Under the Silver Lake
What are they hiding?
|Aspect Ratio:||2.39:1 (Scope)|
|Subtitles:||The level of subtitling in this film is unknown to WSC|
|Directed by||David Robert Mitchell|
|Starring:||Andrew Garfield, Riley Keough, Topher Grace|
In this stunning and underrated feature, writer/director David Robert Mitchell turns the stones of modern American masculinity and picks at the broken dreams in the dirt underneath. One of the woodlice dwelling here is Sam (Andrew Garfield), a thoroughly dislikeable slacker who wastes his days with comic books and copious herbal refreshments. A chance meeting with his beautiful neighbour Sarah (Riley Keough) leads him on a enjoyably bonkers trail through the mansions of Los Angeles to try and uncover a conspiracy that may involve millionaires, coded song lyrics, a litany of murdered pet dogs and a man dressed as a pirate - or it might all collapse into dust when the sun rises and the fog of the night before rolls away. It's a deranged trip through the city that comes off like a dark antidote to stoner comedies, while also managing to produce more laughs than many entries in that genre.

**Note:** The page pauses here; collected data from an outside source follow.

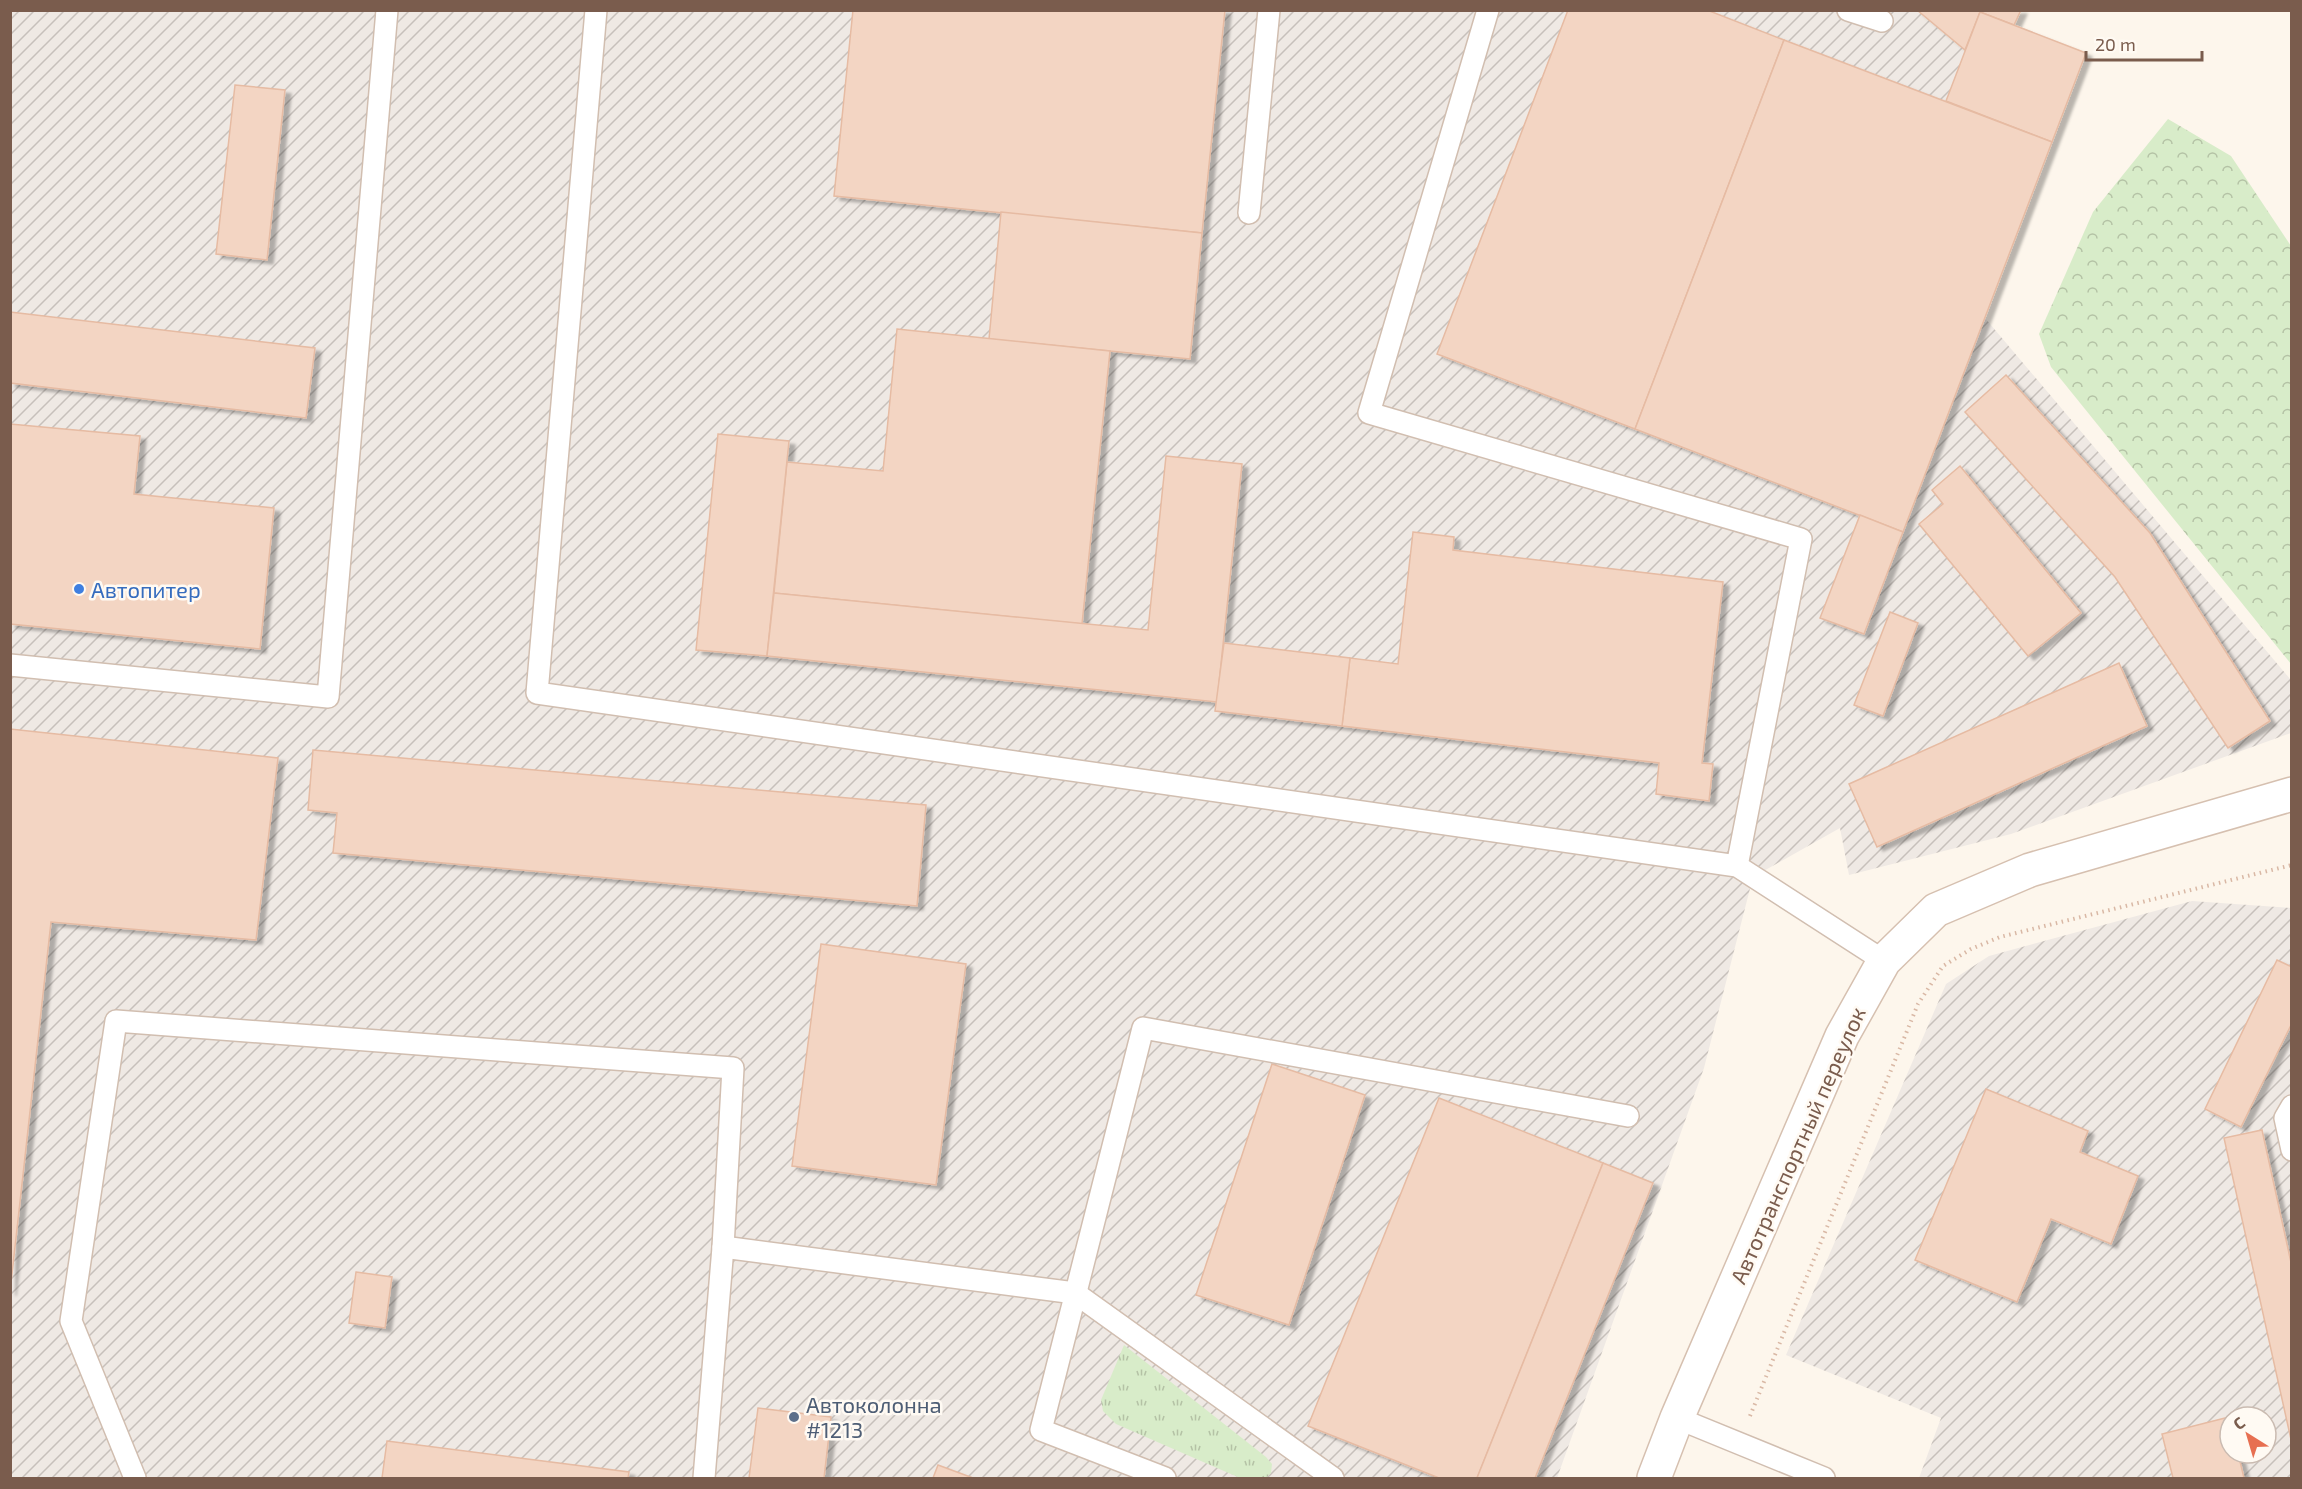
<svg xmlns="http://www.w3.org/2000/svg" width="2302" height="1489" viewBox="0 0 2302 1489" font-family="'Exo 2',sans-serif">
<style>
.industrial{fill:url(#industrial-furrows);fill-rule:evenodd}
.grass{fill:url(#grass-tufts)}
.forest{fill:url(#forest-crowns)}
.building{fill:#f3d5c3;stroke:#e6bba3;stroke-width:1.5;filter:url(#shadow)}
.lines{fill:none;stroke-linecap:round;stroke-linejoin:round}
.service-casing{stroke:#d1beb0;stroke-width:24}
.secondary-casing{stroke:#d6c0b0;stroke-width:36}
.path{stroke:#d9b8a5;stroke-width:4;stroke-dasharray:1.5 4.5;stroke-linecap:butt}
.service{stroke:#fff;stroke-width:21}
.secondary{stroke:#fff;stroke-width:33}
.shop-dot{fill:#3f7fe0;stroke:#fffaf3;stroke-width:2}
.service-dot{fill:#5c6f8a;stroke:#fffaf3;stroke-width:2}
.labels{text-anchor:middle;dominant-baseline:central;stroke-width:5;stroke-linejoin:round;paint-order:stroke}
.shop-label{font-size:22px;fill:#366cbe;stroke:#fffaf3;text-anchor:start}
.street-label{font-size:22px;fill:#7a5c4d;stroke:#fffaf3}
.service-label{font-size:22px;fill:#4e5e75;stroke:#fffaf3;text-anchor:start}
</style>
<defs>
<pattern id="industrial-furrows" width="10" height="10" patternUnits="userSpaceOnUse" patternTransform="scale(1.5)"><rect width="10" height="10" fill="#efe9e4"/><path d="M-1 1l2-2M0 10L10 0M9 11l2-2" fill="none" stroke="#c7c0bb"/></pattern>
<pattern id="grass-tufts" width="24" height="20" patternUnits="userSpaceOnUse" patternTransform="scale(1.5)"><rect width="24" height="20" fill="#d8ecc9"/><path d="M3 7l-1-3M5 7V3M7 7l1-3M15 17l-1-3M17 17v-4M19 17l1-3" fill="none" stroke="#b4c2a5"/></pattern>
<pattern id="forest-crowns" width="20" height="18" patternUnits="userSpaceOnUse" patternTransform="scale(1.5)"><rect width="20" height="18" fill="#d8ecc9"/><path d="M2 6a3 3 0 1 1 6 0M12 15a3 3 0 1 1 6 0" fill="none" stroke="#b4c2a5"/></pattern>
<filter id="shadow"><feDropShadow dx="6" dy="4" stdDeviation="1.5" flood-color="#0004"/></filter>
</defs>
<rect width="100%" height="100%" fill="#fdf6ec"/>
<g class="industrial">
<path d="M10 11H2021L2014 25 2086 53 1985 318 2291 680V733L2011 834 1849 875 1840 828 1753 877 1704 1068 1557 1478H11Z"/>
<path d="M2192 901 2291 908V1478H1919L1941 1418 1786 1355 1946 984 1989 956ZM2230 1417H2266V1453H2230Z"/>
</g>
<path class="grass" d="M1124 1345 1266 1457 1272 1464 1271 1473 1266 1478H1240L1116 1424 1103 1411 1101 1400Z"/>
<path class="forest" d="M2168 119 2231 156 2291 246V664L2051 367 2039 334 2093 212Z"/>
<g class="building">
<path d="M853 10H1225L1202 233 834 196Z"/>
<path d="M1568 10H1707L1784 40 1635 429 1437 354Z"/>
<path d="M1917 10H2021L2014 25 1980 12 1965 50Z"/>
<path d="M1980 12 2086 53 2052 142 1946 101Z"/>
<path d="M1784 40 2052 142 1903 532 1635 429Z"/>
<path d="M235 85 285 90 267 260 216 254Z"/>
<path d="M1001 212 1202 233 1190 359 989 339Z"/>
<path d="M10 312 315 348 306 418 10 383Z"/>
<path d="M897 329 1110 351 1082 624 774 593 787 462 883 471Z"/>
<path d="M2006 375 2150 533 2270 721 2228 748 2115 577 1965 412Z"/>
<path d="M10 424 140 436 134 494 274 508 260 649 10 624Z"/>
<path d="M718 434 789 441 767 656 696 650Z"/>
<path d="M1166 456 1242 464 1217 702 767 656 774 593 1148 630Z"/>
<path d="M1960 466 2081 613 2028 656 1919 524 1943 504 1932 490Z"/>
<path d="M1860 515 1903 532 1864 634 1820 618Z"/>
<path d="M1413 532 1454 537 1453 550 1723 582 1702 763 1713 764 1709 801 1656 794 1659 763 1342 726 1350 658 1398 664Z"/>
<path d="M1890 612 1918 623 1883 716 1854 705Z"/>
<path d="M1224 643 1350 658 1342 726 1215 711Z"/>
<path d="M2119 663 2147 726 1877 847 1849 784Z"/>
<path d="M10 729 278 758 256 940 51 922 10 1292Z"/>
<path d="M313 750 926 805 917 906 333 853 337 813 308 810Z"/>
<path d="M821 944 966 964 936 1185 792 1166Z"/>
<path d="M2277 960 2292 967V1023L2241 1127 2205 1109Z"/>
<path d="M1272 1064 1365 1095 1289 1325 1196 1295Z"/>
<path d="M1986 1089 2088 1131 2080 1152 2138 1176 2111 1244 2051 1219 2017 1302 1915 1260Z"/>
<path d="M1439 1098 1603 1163 1477 1478H1439L1308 1426Z"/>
<path d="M2262 1130 2292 1267V1444L2224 1138Z"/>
<path d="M1603 1163 1653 1183 1535 1478H1477Z"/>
<path d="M356 1272 392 1277 385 1328 349 1323Z"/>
<path d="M758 1408 831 1417 824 1478H749Z"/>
<path d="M2229 1417 2230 1453H2238L2244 1478H2173L2162 1434Z"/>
<path d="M387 1441 629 1472 628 1478H382Z"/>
<path d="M938 1465 973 1478H933Z"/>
</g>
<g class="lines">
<g class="service-casing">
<g id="service">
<path d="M596 10 537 693 1737 866 1884 961"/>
<path d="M1488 10 1369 413 1801 539 1737 866"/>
<path d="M1848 10 1882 21"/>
<path d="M1249 213 1269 10"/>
<path d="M10 665 328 697 387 10"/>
<path d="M2292 1106 2285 1118 2292 1150"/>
<path d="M723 1247 1075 1293 1333 1478"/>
<path d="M1677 1418 1824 1478"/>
<path d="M135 1478 71 1321 116 1021 733 1068 723 1247 704 1478"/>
<path d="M1165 1478 1041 1430 1143 1028 1628 1116"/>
</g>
</g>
<g class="secondary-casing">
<path id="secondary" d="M1654 1478 1677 1418 1842 1036 1884 961 1936 910 2030 870 2292 794"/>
</g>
<path class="path" d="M1750 1416 1918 1004 1943 966 1971 949 2000 937 2292 865"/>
<use href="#service" class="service"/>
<use href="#secondary" class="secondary"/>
</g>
<circle class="shop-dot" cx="79" cy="589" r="6"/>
<circle class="service-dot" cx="794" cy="1417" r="6"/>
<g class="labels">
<g class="shop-label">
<text x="91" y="589">Автопитер</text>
</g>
<g class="street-label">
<text transform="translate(1797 1145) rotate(-66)">Автотранспортный переулок</text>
</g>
<g class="service-label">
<text x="806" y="1404">Автоколонна<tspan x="806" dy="25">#1213</tspan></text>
</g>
</g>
<rect width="2302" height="1489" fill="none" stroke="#7a5c4d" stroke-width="24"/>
<g transform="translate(2248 1435) rotate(323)"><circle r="28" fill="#fffaf3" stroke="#cabbb1" stroke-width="1.5"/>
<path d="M0-4.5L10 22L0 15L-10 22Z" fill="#e76f51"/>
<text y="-9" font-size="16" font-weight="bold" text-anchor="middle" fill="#7a5c4d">С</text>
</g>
<path d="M2086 51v9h116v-9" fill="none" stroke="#7a5c4d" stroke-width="3"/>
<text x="2095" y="51" font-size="18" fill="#7a5c4d" stroke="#fffaf3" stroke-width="4.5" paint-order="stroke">20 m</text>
</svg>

The film makes great use of its LA setting with some stunningly colourful shots (the cinematography was done by Mike Gioulakis, who went on to lens the fabulous Us). In that respect, it fits into that great seam of American cinema, the 'sunlight noir'; a variant on the classic form where the golden gleam throws the corners of these crime conspiracy plots into even sharper relief. However, Mitchell uses a modern-day setting, so where Chinatown and Inherent Vice used the genre to play on the melancholy wave breaking over the advent of the 1970s, Under the Silver Lake is an uglier look at an era that is lost before the characters even realise. Even sex is soulless for Sam, and it is such an achievement that there is both catharsis in seeing his unlikeable traits be tripped up and also sadness in the desperation that punctures the climax. Having said that, the film is by no means a slog to sit through, as the crazy leaps of logic in the investigative plot are carried along by a great soundtrack and some wonderfully imagined set-pieces.